RECORDS SHOWN:
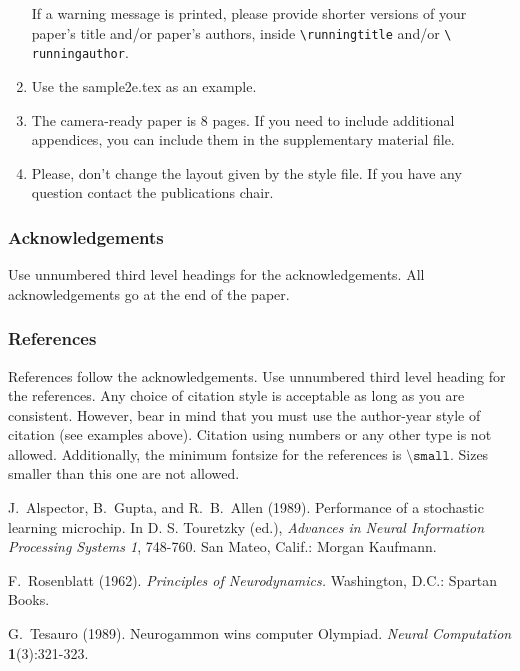 \documentclass[twoside]{article}
\begin{document}
\begin{enumerate}
    If a warning message is printed, please provide shorter versions
    of your paper's title and/or paper's authors, inside \texttt{\textbackslash runningtitle} and/or \texttt{\textbackslash
    runningauthor}.

    \item Use the sample2e.tex as an example.

    \item The camera-ready paper is 8 pages. If you need to include
      additional appendices, you can include them in the supplementary
      material file.  
   
    \item Please, don't change the layout given by the style file. If you have any
    question contact the publications chair.
      

\end{enumerate}

\subsubsection*{Acknowledgements}

Use unnumbered third level headings for the acknowledgements.  All acknowledgements go at the end of the paper.


\subsubsection*{References}

References follow the acknowledgements.  Use unnumbered third level heading for the references.  Any choice of citation style is acceptable
as long as you are consistent. However, bear in mind that you must use the author-year style of citation (see examples above). Citation
using numbers or any other type is not allowed. Additionally, the minimum fontsize for the references is $\texttt{\textbackslash small}$.
Sizes smaller than this one are not allowed.

J.~Alspector, B.~Gupta, and R.~B.~Allen  (1989). Performance of a stochastic learning microchip.  In D. S. Touretzky (ed.), {\it Advances
in Neural Information Processing Systems 1}, 748-760.  San Mateo, Calif.: Morgan Kaufmann.

F.~Rosenblatt (1962). {\it Principles of Neurodynamics.} Washington, D.C.: Spartan Books.

G.~Tesauro (1989). Neurogammon wins computer Olympiad.  {\it Neural Computation} {\bf 1}(3):321-323.
\end{document}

WHAT IS EXPECTED: Transcribe, without alteration, the line that contains "Sizes smaller than this one are not allowed." together with all lines after it in the listing above.

COMPLETED EXERCISE:
Sizes smaller than this one are not allowed.

J.~Alspector, B.~Gupta, and R.~B.~Allen  (1989). Performance of a stochastic learning microchip.  In D. S. Touretzky (ed.), {\it Advances
in Neural Information Processing Systems 1}, 748-760.  San Mateo, Calif.: Morgan Kaufmann.

F.~Rosenblatt (1962). {\it Principles of Neurodynamics.} Washington, D.C.: Spartan Books.

G.~Tesauro (1989). Neurogammon wins computer Olympiad.  {\it Neural Computation} {\bf 1}(3):321-323.
\end{document}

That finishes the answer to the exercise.